De notaris probeert discus te werpen met de biefstukjes. “Niet doen!” roept
Geertje, maar haar stem is te zacht. Het is plotseling een drukte van belang.
De buurman wil Chantal tikken maar France laat hem struikelen en valt boven
op een roze nepflamingo.
“Grietje,” klaagt Geertje. “Het is het verkeerde kruid!”

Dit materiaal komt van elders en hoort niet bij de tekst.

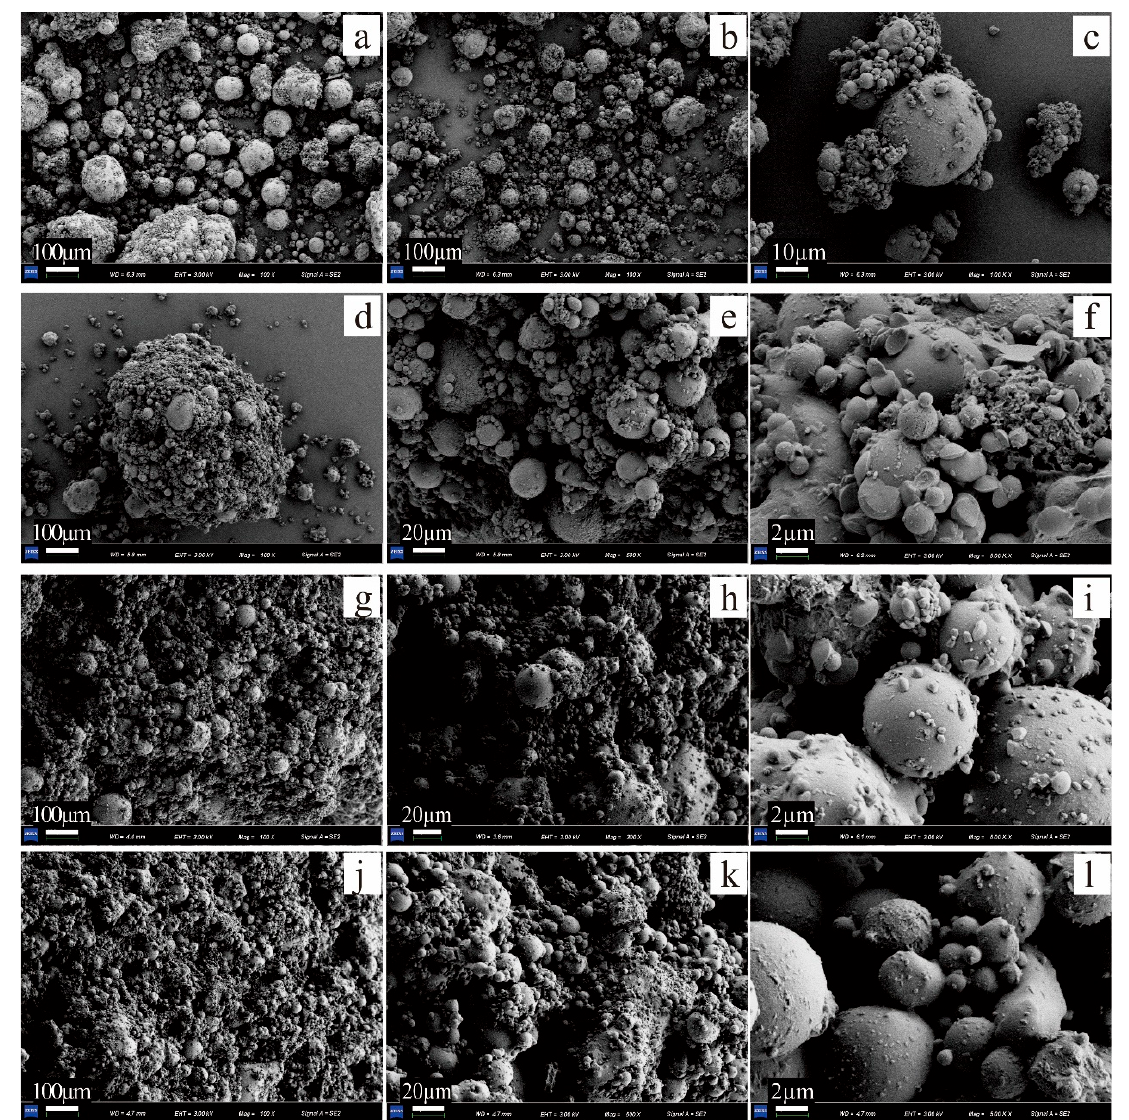
Figure 5. SEM images of FA cured with different treatment solutions. ( a , b ) the looseness of the samples treated by PAM and EICP; ( c ) the contact relationship between FA particles of the samples treated by EICP; ( d – f ): T-1-0.3-460-0.4; ( g – i ): T-1-0.3-460-0.6; ( j – l ): T-1-0.3-460-0.8. XRD patterns are often used as a tool to distinguish mineral types [34]. The peaks The pH and CO 32 − concentration increased in the solution due to the hydrolyzation and intensities of crystals of the anhydrous forms for CaCO 3 , namely vaterite (hexagonal), of urea by urease when added the EICP was in the PAM solution. At the same time, the aragonite (orthogonal), and calcite (rhombohedral), were different in XRD patterns [35]. negatively charged groups formed by PAM hydrolysis also had high cohesion energy for The results showed that calcite appeared in the samples treated by EICP and PAM-EICP opposite charges (such as Ca 2+ ) and provided binding sites for Ca 2+ [37] to make the Ca 2+ compared with the control group, and the peak intensity of calcite formed in the samples concentration locally supersaturated and accelerate the nucleation process of CaCO 3 . After that, the long PAM chains not only selectively adsorbed on the nano-CaCO 3 crystal surface treated by PAM-EICP was higher than that of the samples treated by EICP only (Figure but also intertwined and wrapped on the FA particles, forming a relatively stable and 6). densely filled spatial skeleton mesh structure (Figure 7c), which played a role of flexible filling and reinforcement between the pores of FA particles and improved the physical structure of the FA body to reduce the generation of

“Kan niet!” briest Grietje. “Dit is het goeie kruid, alleen bij mensen werkt het zo, ze worden er kinds van!”
Ondertussen heeft de kraai al een paar karbonades naar binnen gewerkt. Maar
hij valt wel in slaap..een hele diepe slaap..! Geertje en Grietje slepen hem mee
naar een plekje achter in de tuin. Ze vluchten naar hun paddestoel, maar een warme hand pakt ze op en doet ze in een zakje.
Op de kamer van Chantal worden de dames vrijgelaten.
“Zo goedenavond,” zegt Chantal. “Wie zijn jullie?” “Ik ben Chantal en dit is France.. en dit rode mutsje is van een van jullie?”